The events took place on June 15, 2012, when hundreds of police officers came to Marina Cué to evict 70 peasants that had occupied public lands that had been previously ill gotten by landowner Blas Riquelme.
During the eviction there was a shooting where 11 peasants and 6 police officers died. However, the Prosecution only investigated the deaths of the police officers and the incident served as a basis for the ousting of then President, Fernando Lugo, through an impeachment.
Diana told Real World Radio that four of the peasants sentenced were released since the four years in prison compensate the conviction ruled by the court.

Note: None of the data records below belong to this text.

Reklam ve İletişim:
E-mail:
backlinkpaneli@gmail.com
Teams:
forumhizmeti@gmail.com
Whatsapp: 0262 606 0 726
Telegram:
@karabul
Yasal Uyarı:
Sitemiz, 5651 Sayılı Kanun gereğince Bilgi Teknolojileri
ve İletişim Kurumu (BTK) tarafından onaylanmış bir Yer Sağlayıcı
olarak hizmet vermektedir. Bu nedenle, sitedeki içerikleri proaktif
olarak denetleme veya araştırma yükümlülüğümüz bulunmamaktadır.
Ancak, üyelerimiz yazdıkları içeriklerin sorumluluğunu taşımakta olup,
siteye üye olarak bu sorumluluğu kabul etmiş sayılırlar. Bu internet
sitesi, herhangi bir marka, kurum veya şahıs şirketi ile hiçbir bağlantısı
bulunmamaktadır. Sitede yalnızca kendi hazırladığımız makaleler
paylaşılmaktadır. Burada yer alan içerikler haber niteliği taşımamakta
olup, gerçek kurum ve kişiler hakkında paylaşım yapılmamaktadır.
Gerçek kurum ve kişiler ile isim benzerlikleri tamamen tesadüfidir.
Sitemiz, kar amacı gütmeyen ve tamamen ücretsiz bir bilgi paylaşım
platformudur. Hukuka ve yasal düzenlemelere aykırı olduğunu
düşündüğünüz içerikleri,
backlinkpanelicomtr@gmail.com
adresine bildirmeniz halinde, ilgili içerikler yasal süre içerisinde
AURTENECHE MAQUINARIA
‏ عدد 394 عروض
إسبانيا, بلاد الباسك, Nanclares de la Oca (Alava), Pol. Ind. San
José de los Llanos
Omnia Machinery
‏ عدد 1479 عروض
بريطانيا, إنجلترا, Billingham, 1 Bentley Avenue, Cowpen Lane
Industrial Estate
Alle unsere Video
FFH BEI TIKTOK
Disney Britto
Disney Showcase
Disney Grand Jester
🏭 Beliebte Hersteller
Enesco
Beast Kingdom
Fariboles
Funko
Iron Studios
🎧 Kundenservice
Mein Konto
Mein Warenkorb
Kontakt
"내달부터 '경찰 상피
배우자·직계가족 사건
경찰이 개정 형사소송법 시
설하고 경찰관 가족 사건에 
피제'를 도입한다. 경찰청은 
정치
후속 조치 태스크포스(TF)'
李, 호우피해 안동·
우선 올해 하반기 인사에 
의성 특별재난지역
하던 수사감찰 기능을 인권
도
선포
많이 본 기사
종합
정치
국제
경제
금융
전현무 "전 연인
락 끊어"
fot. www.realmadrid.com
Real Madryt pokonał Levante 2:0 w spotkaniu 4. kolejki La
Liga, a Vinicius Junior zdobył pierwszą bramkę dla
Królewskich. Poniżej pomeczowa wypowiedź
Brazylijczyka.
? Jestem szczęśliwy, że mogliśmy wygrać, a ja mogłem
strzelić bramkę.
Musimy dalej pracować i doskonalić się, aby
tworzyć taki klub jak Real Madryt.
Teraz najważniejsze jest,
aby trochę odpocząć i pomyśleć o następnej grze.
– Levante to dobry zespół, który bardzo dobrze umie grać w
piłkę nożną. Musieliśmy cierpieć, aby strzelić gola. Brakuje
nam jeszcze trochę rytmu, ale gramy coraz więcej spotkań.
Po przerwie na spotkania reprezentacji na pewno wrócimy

Articulación Curuguaty has raised that the peasants are innocent and that there are numerous elements that make the ruling unacceptable. An appeal will follow shortly, while international solidarity is urgently needed so as to not leave the rest of the peasants alone.
Women´s organization CONAMURI considered the ruling a “scary demonstration of State terrorism to punish popular movements who fight tirelessly for economic, social and cultural rights, for peasants rights and human rights. While on the one side the legal system is accusing poor landless peasants, on the other side, land grabbing and extractivism continue to grow scot free, the rural oligarchy takes over peasant and indigenous agricultural lands and communities depopulate amid an endless sea of soy crops”, stated the women´s group in a press release.
Independent news outlet E´a has made reference to some of the elements that discredit the sentence: first of all, the death of the eleven peasants was not investigated and the charges were generic, i.e., the Prosecutor´s Office charged all peasants with attempted intentional homicide, because it admitted it couldn´t determine which peasant had murdered which police officer.
Also, it has been proven by the defense attorneys that the territories in question were public lands, not private, and that all denunciations of extrajudicial executions and torture were not investigated. Instead, the investigation focused only on the death of the six police officers. These facts reveal a flagrant bias.